11. The Legal Bit WHAT I S DEFAMATION? Defamation is committed by the publication to a third person of material containing an untrue statement or untrue comment affecting the reputation of another. The claimant must prove that the words/picture complained of convey a defamatory meaning. Defamatory material lowers a person's reputation in the minds of reasonable people or cuts the claimant off from society or exposes the claimant to hatred, contempt or ridicule. Words which merely injure feelings are not actionable. Defamatory material can be written, spoken or broadcast. It can also take the form of pictorial or graphical representation.

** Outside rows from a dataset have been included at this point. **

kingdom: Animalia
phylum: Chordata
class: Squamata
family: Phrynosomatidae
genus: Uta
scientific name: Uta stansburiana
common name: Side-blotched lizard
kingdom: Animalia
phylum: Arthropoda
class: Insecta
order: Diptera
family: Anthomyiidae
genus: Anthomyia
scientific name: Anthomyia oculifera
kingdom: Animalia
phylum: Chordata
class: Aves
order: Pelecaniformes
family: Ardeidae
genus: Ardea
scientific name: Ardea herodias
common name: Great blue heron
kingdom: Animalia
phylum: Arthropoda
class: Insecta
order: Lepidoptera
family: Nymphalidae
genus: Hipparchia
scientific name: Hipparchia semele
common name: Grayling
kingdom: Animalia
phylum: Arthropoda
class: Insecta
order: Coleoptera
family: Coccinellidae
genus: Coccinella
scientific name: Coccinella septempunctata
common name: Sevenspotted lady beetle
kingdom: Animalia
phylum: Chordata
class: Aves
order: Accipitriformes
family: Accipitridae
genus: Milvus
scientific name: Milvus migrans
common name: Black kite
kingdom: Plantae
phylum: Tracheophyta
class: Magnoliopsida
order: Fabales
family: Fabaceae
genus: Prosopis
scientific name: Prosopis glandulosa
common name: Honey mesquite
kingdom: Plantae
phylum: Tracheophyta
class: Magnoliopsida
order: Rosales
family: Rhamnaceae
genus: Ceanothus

12. Defamation Can be of a company, person or organisation; Remedies injunction and compensation; Compromise agreement breach can lead to recovery of pay off; Legal costs can be high if Court occurs hence letter before action from Solicitor prevents a repeat in 90 % of cases and gets comments removed.
13. Privacy Human Rights Act 1998 – Article 8 Protects the right to a private and family life hence is used by employees and their more savvy lawyers to argue against dismissal if written in personal time;
14. Discipline The best practice guidance applies obviously; Use defamation as a tool to remove or when negotiating compromise agreements (if appropriate); Remember the golden rule and make sure managers document everything they do – everything and why; Remember also legal privilege only applies to external legal advice so HR internal and external are not covered – beware of what you say.....
16. Hot Topic’s Employees are starting to get restless again – grievances are up over the last month; Discrimination is flavour of the month in my practice because clients and their managers have lost focus and discrimination is occurring age, sex, pregnancy and disability and sick pay in particular are problem areas; Tax Rule changes means compromising claims needs careful review – get it wrong fines have increased by 100% (Finance Act 2008).